Many payments institutions have taken the challenges head on and are focusing on their recovery plans. Now is also an opportune time to invest in new capabilities and reimagine their roles in a post-COVID world. While different institutions may take different paths, reorganizing around customer behaviors and empathetically supporting consumers to improve their financial well-being might be a good path forward to thriving in the future.

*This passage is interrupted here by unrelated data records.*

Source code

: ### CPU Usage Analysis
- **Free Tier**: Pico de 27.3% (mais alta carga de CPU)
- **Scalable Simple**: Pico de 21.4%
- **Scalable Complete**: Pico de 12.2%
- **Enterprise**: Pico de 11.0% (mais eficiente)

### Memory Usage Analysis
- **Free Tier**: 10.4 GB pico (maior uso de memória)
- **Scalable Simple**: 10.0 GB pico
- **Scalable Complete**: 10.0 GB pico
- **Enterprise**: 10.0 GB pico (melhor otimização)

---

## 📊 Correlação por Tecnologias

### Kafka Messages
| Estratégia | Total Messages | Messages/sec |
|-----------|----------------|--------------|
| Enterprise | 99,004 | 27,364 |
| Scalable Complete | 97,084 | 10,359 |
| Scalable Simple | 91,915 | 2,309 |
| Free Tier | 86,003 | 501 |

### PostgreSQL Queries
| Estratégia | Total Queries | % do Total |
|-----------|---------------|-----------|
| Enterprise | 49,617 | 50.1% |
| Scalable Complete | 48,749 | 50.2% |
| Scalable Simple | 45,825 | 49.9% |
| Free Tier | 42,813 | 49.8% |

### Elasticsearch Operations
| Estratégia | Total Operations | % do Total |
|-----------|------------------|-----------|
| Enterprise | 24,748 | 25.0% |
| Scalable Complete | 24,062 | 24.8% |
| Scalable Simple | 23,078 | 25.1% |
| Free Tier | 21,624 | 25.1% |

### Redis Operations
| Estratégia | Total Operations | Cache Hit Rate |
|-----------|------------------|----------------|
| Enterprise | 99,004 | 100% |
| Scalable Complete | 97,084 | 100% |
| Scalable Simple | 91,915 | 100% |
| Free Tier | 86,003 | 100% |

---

To forecast the impact of the COVID-19 pandemic on the credit card charge-off rate from 2020 to 2024, the research team at the Deloitte Center for Financial Services studied the relationship between the national unemployment rate and banks’ credit card charge-off rate over the past 20 years.
Charge-off rates showed a one-to-one relationship with the unemployment rate during the 2008–09 financial crisis; however, the correlation somewhat weakened following the peak, with a deceleration in charge-off rates. Charge-off rates are expected to show a lower correlation with unemployment in 2020–24. As a result, the increase in charge-offs will likely be lower in magnitude compared with the rise in unemployment, due to government intervention with unemployment benefits, a financially stronger consumer, issuers’ proactive approach to help distressed borrowers, and nuanced differences in the nature of unemployment compared to the 2008–09 crisis.